# Document excerpt:
··········

Tuesday, January 28, 2014

Use Your Time Well

Since Bonnie called me to tell me that her husband Bruce had passed away, I’ve found myself thinking about how finite and fleeting life is, and that you never know what a day or a week may bring. One day, he’s home and looks like he’s headed back towards healthy, and just five days later, he’s gone.

And it’s made me think about how fragile this life really is. We live in a comfortable western world where we are usually insulated from swift and tragic deaths, and for those that know him, this was a stark reminder that we are much less insulate than we think, and we have far less time than we think we do. The years of our life are seventy, or even by reason of strength eighty; says Psalm 90, yet their span is but toil and trouble; they are soon gone, and we fly away. Who considers the power of your anger, and your wrath according to the fear of you? So teach us to number our days that we may get a heart of wisdom (90:10-12). Those of low estate are but a breath; those of high estate are a delusion; in the balances they go up; they are together lighter than a breath, says Psalm 62 (62:9).

··········

# Given information:
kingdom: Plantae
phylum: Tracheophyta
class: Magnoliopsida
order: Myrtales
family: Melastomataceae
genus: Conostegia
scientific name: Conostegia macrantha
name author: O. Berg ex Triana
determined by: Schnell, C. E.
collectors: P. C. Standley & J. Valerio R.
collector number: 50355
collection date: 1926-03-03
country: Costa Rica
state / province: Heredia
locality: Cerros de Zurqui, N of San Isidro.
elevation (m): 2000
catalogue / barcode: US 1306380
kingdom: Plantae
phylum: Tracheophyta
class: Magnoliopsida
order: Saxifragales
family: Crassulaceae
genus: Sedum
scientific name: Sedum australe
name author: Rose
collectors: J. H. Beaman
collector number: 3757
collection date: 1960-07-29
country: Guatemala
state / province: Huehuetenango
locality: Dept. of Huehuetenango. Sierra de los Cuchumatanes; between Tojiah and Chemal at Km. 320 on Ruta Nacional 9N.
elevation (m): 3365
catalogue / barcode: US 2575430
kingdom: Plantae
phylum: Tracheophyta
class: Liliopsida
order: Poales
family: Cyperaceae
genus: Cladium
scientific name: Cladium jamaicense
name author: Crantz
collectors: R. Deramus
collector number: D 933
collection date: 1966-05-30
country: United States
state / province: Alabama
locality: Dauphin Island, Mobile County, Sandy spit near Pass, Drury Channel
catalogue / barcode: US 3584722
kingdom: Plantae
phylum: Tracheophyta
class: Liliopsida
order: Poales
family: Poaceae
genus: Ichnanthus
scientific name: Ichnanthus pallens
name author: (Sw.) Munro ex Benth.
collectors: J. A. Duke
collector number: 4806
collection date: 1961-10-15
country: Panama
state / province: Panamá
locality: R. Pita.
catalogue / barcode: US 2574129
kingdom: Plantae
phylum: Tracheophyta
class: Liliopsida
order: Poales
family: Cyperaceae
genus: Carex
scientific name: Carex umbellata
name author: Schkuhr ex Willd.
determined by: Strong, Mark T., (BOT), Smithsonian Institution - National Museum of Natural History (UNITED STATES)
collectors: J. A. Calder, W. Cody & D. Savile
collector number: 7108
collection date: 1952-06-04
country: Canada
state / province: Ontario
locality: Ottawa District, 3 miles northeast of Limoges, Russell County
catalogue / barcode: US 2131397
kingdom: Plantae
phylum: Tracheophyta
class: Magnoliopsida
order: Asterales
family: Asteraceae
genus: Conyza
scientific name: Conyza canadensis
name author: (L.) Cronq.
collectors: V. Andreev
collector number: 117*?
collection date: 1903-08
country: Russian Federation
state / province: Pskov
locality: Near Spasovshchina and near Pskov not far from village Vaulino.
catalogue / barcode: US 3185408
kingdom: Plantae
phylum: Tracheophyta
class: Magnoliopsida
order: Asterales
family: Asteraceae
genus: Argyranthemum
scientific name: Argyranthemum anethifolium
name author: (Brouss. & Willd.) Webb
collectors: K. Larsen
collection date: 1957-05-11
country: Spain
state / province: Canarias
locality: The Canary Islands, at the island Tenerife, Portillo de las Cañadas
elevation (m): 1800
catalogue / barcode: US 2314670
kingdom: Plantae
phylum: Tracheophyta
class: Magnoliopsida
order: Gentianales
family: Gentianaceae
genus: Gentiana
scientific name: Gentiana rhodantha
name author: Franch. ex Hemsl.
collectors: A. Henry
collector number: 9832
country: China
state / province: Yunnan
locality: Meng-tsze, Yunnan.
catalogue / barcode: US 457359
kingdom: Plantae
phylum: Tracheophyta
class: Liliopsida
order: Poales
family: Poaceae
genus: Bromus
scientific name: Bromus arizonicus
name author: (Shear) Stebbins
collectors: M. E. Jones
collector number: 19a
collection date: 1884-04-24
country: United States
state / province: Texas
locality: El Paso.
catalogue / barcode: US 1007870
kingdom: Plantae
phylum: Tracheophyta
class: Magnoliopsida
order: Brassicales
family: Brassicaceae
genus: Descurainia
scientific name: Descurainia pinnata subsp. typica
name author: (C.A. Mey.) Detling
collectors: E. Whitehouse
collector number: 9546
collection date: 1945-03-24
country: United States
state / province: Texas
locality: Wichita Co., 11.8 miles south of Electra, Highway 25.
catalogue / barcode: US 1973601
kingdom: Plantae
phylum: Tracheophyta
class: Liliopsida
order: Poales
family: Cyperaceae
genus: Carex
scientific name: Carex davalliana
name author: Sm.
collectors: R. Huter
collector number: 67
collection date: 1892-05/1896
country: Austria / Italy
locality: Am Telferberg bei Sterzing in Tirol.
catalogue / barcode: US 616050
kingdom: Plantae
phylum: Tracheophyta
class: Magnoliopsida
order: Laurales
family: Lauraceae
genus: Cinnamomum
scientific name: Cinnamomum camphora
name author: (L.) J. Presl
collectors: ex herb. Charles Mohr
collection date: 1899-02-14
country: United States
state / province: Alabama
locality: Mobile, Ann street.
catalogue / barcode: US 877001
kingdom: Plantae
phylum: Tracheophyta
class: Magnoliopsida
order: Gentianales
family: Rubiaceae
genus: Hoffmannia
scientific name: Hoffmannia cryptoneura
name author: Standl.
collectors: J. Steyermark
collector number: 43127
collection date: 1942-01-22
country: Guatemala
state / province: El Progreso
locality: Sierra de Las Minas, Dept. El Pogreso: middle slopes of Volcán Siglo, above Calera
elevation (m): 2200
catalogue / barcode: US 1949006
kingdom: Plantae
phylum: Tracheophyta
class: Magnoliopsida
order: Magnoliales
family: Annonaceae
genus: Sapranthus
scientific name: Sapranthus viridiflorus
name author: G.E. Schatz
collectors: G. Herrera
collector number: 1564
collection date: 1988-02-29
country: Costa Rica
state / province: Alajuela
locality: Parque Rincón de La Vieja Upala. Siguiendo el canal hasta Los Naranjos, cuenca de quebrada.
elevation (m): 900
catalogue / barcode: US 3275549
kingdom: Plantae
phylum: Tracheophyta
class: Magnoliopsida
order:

··········

Rewrite the paragraph beginning "Since Bonnie called me" from the post on using time well in no more than two sentences, keeping its main facts. The records aren't needed for anything here.

After Bonnie called to say her husband Bruce had died, I kept thinking about how short and uncertain life is. One day he was home and seemed to be recovering, and five days later he was gone.